- Required action -
Write the records out again without change. Leave the pictures behind.

Collection entries
************

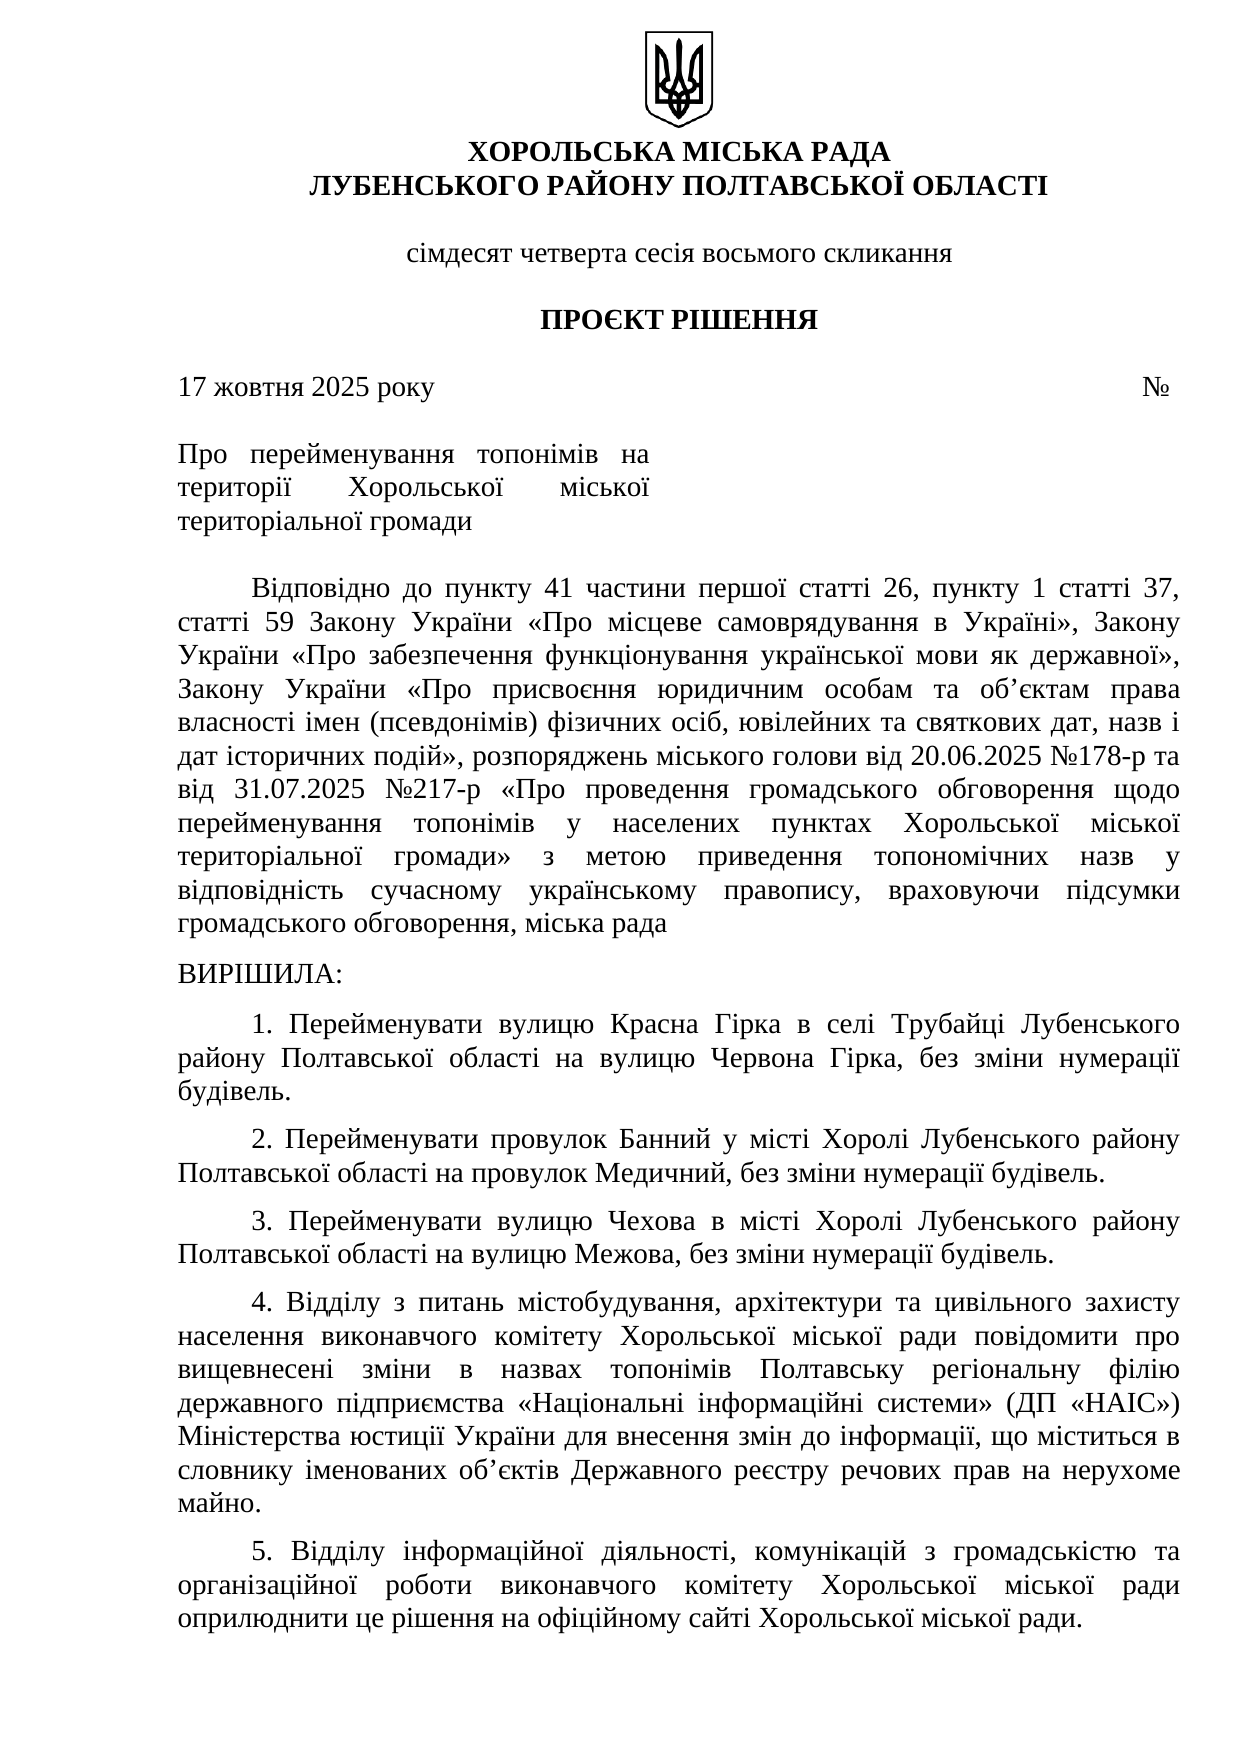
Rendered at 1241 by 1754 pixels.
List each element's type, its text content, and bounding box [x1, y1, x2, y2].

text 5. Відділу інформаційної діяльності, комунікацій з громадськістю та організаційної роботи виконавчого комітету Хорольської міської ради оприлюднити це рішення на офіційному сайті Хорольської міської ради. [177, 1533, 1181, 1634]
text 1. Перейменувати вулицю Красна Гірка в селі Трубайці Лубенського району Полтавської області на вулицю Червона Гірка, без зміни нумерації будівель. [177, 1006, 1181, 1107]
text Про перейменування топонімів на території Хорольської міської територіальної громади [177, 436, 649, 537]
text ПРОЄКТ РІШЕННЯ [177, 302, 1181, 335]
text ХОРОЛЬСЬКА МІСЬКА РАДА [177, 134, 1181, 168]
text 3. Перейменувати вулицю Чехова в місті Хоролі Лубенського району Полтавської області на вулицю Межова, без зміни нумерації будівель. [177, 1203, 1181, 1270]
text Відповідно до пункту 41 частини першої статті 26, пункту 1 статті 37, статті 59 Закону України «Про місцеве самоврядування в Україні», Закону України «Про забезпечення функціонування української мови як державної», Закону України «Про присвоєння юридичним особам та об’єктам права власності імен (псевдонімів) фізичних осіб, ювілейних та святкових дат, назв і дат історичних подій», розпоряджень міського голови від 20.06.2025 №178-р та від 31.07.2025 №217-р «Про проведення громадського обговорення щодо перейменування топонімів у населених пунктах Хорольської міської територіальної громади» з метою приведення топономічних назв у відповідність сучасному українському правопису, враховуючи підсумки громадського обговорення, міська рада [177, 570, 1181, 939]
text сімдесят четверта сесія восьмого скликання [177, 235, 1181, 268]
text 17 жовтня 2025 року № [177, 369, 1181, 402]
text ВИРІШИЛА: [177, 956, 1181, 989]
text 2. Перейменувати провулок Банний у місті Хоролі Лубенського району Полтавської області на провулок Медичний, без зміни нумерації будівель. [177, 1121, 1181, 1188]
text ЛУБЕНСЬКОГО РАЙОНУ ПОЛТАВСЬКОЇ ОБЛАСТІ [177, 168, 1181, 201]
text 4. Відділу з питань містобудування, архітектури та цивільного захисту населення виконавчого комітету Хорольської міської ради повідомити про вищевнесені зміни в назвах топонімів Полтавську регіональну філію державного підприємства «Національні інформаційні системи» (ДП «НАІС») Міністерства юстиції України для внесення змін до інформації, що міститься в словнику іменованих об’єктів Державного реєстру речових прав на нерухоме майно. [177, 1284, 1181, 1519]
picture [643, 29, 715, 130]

************

- Result of this exercise -
Rendered at 1241 by 1754 pixels.
List each element's type, its text content, and bounding box [x1, y1, x2, y2].

text 5. Відділу інформаційної діяльності, комунікацій з громадськістю та організаційної роботи виконавчого комітету Хорольської міської ради оприлюднити це рішення на офіційному сайті Хорольської міської ради. [177, 1533, 1181, 1634]
text 1. Перейменувати вулицю Красна Гірка в селі Трубайці Лубенського району Полтавської області на вулицю Червона Гірка, без зміни нумерації будівель. [177, 1006, 1181, 1107]
text Про перейменування топонімів на території Хорольської міської територіальної громади [177, 436, 649, 537]
text ПРОЄКТ РІШЕННЯ [177, 302, 1181, 335]
text ХОРОЛЬСЬКА МІСЬКА РАДА [177, 134, 1181, 168]
text 3. Перейменувати вулицю Чехова в місті Хоролі Лубенського району Полтавської області на вулицю Межова, без зміни нумерації будівель. [177, 1203, 1181, 1270]
text Відповідно до пункту 41 частини першої статті 26, пункту 1 статті 37, статті 59 Закону України «Про місцеве самоврядування в Україні», Закону України «Про забезпечення функціонування української мови як державної», Закону України «Про присвоєння юридичним особам та об’єктам права власності імен (псевдонімів) фізичних осіб, ювілейних та святкових дат, назв і дат історичних подій», розпоряджень міського голови від 20.06.2025 №178-р та від 31.07.2025 №217-р «Про проведення громадського обговорення щодо перейменування топонімів у населених пунктах Хорольської міської територіальної громади» з метою приведення топономічних назв у відповідність сучасному українському правопису, враховуючи підсумки громадського обговорення, міська рада [177, 570, 1181, 939]
text сімдесят четверта сесія восьмого скликання [177, 235, 1181, 268]
text 17 жовтня 2025 року № [177, 369, 1181, 402]
text ВИРІШИЛА: [177, 956, 1181, 989]
text 2. Перейменувати провулок Банний у місті Хоролі Лубенського району Полтавської області на провулок Медичний, без зміни нумерації будівель. [177, 1121, 1181, 1188]
text ЛУБЕНСЬКОГО РАЙОНУ ПОЛТАВСЬКОЇ ОБЛАСТІ [177, 168, 1181, 201]
text 4. Відділу з питань містобудування, архітектури та цивільного захисту населення виконавчого комітету Хорольської міської ради повідомити про вищевнесені зміни в назвах топонімів Полтавську регіональну філію державного підприємства «Національні інформаційні системи» (ДП «НАІС») Міністерства юстиції України для внесення змін до інформації, що міститься в словнику іменованих об’єктів Державного реєстру речових прав на нерухоме майно. [177, 1284, 1181, 1519]
picture [643, 29, 715, 130]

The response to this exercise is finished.